Warning: this post is obsolete, refer to this article for an up to date tutorial.
Table of Content
The Pitfalls of Python Environments and Dependencies.
Python is a wonderful language to perform data analysis, scripting or machine learning. One of its most attracting feature is the ability to download third-party packages. An example of a third-party package is scikit-learn, the famous machine learning library. A project will typically use multiple third-party libraries. Each of these libraries has a version which can change over time as the library maintainer develop new features. Another aspect is that these libraries, when installed, will often also install sub-dependencies, other libraries with their own version that the original library need in order to properly work.
Ok, but I just want to code, why does it even matter?
I’m glad you asked. It matters because when we install all these libraries for our different projects on our machine, they will by default be installed in the same directory, the system Python environment. This is problematic because depending on our projects, we may need different versions of the same library for different use cases. But this system environment will not manage 2 versions of the same library for us, only one. Even worse, a project may need a specific library at a specific version because newer versions don’t work anymore, whereas another project only works with the newer ones. Ugh. This creates a lot of dependencies conflict and headaches for us, as shown here, or here. Furthermore, while you may luckily make it work on your machine, once you start sharing your work and collaborate with colleagues, this problem will be amplified and you’ll spend more time figuring this out than work on interesting problems.
Luckily for us, there is a solution to make it easier to manage.

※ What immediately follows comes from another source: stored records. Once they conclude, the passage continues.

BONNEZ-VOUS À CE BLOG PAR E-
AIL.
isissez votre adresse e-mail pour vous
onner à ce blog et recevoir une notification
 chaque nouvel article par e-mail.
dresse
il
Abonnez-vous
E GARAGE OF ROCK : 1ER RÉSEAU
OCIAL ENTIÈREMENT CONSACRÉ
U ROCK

Using Pipenv to Manage our Project Python Environment
I will now introduce Pipenv and show you how to use it in your projects. Pipenv is a virtual environment manager. A virtual environment is basically a new separate Python environment specific to your project. You can have as many different virtual environments as you have projects. Each of them and the libraries they contain will be isolated from the system environment or other virtual environments. This is great because we can install specific versions of a library for a project without worrying it will break another project. You can even specify different Python versions for each project, without the need to worry when you switch projects.

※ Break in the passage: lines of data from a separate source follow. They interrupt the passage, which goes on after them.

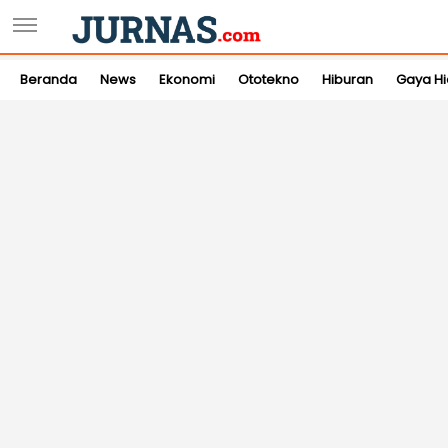
Beranda
News
Ekonomi
Ototekno
Hiburan
Gaya H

Now let’s get started! Here I’m assuming you have Python (3 please, as 2 isn’t maintained anymore as of 2020) installed.
1. Install Pipenv
pip install pipenv # On Linux brew install pipenv # On Mac
2. Head over to your project repository and initiate Pipenv with the following command:
pipenv pipenv --python 3.8 # If you want a specific Python version
You’ll notice you have now 2 new files in your project.
Pipfile is where every library you install for this project will be specified. Then,
Pipfile.lock basically takes every library in
Pipfile and lock their version, which later allow you to recreate the same exact environment (because everything is pinned to a specific version). Pretty neat right?

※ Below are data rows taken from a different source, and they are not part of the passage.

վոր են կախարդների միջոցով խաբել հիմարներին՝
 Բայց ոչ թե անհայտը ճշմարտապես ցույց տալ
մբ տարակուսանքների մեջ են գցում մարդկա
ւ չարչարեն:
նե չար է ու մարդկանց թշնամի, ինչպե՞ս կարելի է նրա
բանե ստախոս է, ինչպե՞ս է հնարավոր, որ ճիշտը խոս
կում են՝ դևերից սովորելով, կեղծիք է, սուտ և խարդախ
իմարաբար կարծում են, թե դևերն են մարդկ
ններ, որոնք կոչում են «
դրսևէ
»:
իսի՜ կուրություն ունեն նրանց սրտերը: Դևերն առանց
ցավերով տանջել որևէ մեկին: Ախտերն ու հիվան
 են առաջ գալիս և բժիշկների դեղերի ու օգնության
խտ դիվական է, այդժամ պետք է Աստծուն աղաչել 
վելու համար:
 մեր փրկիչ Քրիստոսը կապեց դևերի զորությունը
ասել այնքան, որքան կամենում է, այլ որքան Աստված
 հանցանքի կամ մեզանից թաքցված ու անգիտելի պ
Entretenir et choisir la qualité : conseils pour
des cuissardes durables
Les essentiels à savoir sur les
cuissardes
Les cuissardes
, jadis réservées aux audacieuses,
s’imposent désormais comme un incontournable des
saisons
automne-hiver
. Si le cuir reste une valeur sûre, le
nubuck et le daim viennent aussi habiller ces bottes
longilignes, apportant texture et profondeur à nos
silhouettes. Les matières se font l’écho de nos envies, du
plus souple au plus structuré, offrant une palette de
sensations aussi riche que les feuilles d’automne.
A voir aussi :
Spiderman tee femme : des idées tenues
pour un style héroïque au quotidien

If you are not running the code right now, head over to my custom project structure template and take a look at these 2 files, I include them by default in my projects.
3. Install your first libraries
Let’s say your project depends upon 2 libraries: pandas in production, but pytest only when developing (it’s a library used for testing your code I’ll soon write an article to explain you how it works).
pipenv install pandas pipenv install --dev pytest
--dev tag makes sure pytest will only be installed when you or someone else need to install development libraries. It won’t be installed if not needed, making things cleaner. Pandas on the other hand will be available always.
4. Lock your Pipfile configuration and check for issues:
pipenv lock pipenv check # Check for security vulnerabilities
5. Make your configuration available to others / Install from an existing Pipfile:
As an example let’s say you push your code to Github for your colleagues to use. Once they have cloned it and want to work in the exact same Python environment you created they will install the virtual environment as follow depending if they need to develop (make changes, run tests, etc.) or simply use your project code:
pipenv install # Will install pandas pipenv install --dev # Will install pandas AND pytest for development
That’s it! We’ve created a clean virtual environment shielded from our system Python environment, making sure libraries we use are clean and work well together. We also made our work more collaborative as we can share this configuration with colleagues. They can indeed work from the same environment we created, avoiding dependencies conflict with their own systems. One last thing: sometimes you need to remove a package that’s not used anymore, you can do it as follow:
6. Uninstall a package and clean up
pipenv uninstall pandas pipenv clean # Will clean the Pipfile.lock file of unused dependencies
Lastly, like with any tool we need to keep a critical eye and be aware of its shortcoming. However, after 5+ year of coding in Python, this is the easiest and best tool I’ve come across to manage Python dependencies and make my code cleaner, as well as making my colleagues happy to not debug conflicts all day long.